Scientific Reports (Jan 2023)

Multiple opsins in a reef-building coral, Acropora millepora

  • Benjamin M. Mason,
  • Mitsumasa Koyanagi,
  • Tomohiro Sugihara,
  • Makoto Iwasaki,
  • Vladlen Slepak,
  • David J. Miller,
  • Yusuke Sakai,
  • Akihisa Terakita

DOI
https://doi.org/10.1038/s41598-023-28476-5
Journal volume & issue
Vol. 13, no. 1
pp. 1 – 8

Abstract

Read online

Abstract Opsins, light-sensitive G protein-coupled receptors, have been identified in corals but their properties are largely unknown.
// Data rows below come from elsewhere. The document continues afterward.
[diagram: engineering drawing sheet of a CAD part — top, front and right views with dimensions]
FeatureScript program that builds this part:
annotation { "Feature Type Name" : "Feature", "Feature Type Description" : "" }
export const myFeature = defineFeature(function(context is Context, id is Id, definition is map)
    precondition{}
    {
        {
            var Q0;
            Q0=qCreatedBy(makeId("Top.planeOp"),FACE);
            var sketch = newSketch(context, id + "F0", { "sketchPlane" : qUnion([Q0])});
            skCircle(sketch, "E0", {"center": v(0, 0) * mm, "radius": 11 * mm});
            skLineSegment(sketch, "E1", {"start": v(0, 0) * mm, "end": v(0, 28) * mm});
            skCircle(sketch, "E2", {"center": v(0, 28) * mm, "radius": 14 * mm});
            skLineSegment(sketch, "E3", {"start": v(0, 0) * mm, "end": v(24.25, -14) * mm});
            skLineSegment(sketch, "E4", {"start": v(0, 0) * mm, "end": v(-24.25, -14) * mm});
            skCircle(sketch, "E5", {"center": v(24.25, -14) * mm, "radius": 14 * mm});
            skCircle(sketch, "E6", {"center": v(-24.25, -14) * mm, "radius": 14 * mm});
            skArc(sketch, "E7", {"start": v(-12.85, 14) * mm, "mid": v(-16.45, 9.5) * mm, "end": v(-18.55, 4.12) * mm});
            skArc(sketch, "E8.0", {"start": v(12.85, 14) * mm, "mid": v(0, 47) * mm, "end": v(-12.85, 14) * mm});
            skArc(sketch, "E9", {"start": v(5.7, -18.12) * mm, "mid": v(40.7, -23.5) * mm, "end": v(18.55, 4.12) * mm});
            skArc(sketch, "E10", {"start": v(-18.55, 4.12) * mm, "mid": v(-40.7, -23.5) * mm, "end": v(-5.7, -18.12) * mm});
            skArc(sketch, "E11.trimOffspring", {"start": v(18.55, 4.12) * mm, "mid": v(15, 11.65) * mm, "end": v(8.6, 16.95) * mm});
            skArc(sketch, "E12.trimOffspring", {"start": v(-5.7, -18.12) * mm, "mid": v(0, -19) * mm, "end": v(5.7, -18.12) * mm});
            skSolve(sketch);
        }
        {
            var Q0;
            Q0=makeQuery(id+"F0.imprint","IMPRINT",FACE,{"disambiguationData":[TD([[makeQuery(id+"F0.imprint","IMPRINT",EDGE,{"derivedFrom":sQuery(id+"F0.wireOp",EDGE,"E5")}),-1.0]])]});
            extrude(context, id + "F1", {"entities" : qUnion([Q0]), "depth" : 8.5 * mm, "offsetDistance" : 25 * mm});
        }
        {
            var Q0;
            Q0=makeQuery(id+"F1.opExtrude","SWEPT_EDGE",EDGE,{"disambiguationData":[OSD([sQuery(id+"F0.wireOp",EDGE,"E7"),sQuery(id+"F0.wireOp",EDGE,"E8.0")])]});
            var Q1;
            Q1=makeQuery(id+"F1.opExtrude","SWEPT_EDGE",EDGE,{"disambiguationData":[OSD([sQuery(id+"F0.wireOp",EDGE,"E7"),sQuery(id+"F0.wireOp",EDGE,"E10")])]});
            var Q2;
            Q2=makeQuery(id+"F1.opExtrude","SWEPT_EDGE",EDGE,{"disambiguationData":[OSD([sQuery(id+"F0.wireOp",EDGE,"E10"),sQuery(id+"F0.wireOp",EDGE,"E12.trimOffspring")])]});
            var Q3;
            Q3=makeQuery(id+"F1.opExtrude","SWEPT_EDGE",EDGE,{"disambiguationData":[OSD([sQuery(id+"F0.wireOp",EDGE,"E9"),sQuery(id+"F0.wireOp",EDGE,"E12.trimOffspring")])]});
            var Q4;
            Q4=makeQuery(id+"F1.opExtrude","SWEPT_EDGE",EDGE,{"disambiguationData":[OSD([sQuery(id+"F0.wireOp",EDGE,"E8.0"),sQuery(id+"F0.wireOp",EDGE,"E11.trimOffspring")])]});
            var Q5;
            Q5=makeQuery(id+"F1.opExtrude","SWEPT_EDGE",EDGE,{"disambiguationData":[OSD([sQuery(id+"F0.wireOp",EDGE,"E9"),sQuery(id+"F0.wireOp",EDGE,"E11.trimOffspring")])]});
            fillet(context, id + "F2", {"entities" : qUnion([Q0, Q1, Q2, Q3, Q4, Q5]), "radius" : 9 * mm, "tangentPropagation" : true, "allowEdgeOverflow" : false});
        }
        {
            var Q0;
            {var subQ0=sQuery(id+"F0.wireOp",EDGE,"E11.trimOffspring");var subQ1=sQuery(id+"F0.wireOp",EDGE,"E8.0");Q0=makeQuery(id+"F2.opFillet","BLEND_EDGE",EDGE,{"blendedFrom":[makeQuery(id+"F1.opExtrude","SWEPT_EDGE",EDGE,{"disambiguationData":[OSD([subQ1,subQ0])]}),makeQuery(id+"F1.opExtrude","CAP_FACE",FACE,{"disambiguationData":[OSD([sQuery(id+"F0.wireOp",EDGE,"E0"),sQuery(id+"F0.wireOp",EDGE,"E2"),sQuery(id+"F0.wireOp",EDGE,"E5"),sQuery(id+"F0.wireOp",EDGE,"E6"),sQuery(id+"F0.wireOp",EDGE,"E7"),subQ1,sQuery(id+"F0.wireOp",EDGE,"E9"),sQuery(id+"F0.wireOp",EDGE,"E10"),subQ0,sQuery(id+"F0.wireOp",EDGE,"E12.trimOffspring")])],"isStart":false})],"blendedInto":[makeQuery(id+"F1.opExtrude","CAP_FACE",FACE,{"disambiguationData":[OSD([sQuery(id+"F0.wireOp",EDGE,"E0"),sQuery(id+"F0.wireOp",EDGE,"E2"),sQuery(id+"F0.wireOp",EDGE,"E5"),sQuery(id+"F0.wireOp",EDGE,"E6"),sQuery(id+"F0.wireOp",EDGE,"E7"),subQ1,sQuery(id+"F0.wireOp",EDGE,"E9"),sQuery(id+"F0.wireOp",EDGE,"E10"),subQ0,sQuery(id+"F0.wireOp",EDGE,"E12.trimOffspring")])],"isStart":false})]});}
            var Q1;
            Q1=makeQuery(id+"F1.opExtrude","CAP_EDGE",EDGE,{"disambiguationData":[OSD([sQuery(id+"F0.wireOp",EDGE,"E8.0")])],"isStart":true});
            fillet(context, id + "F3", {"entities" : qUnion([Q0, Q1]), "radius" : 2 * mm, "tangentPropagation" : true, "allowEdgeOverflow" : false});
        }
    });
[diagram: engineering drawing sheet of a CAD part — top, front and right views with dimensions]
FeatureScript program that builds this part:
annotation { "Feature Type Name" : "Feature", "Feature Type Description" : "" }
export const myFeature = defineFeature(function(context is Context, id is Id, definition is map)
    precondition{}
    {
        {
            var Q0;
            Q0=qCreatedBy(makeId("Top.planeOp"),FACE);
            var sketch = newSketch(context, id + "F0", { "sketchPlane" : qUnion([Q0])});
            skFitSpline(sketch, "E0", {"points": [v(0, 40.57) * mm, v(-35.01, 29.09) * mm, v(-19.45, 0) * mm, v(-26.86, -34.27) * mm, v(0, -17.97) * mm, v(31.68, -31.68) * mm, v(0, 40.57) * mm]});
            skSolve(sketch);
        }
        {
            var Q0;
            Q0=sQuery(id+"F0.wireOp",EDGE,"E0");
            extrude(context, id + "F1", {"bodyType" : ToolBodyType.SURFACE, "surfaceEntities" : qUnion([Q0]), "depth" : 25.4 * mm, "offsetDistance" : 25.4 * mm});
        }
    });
Here, we identified six opsin genes (acropsins 1–6) from a coral species Acropora millepora, including three novel opsins (acropsins 4–6), and successfully characterized the properties of four out of the six acropsins. Acropsins 1 and 6 exhibited light-dependent cAMP increases in cultured cells, suggesting that the acropsins could light-dependently activate Gs-type G protein like the box jellyfish opsin from the same opsin group. Spectral sensitivity curves having the maximum sensitivities at ~ 472 nm and ~ 476 nm were estimated for acropsins 1 and 6, respectively, based on the light wavelength-dependent cAMP increases in these opsins-expressing cells (heterologous action spectroscopy). Acropsin 2 belonging to the same group as acropsins 1 and 6 did not induce light-dependent cAMP or Ca2+ changes. We then successfully estimated the acropsin 2 spectral sensitivity curve having its maximum value at ~ 471 nm with its chimera mutant which possessed the third cytoplasmic loop of the Gs-coupled jellyfish opsin. Acropsin 4 categorized as another group light-dependently induced intracellular Ca2+ increases but not cAMP changes. Our results uncovered that the Acropora coral possesses multiple opsins coupling two distinct cascades, cyclic nucleotide and Ca2+signaling light-dependently.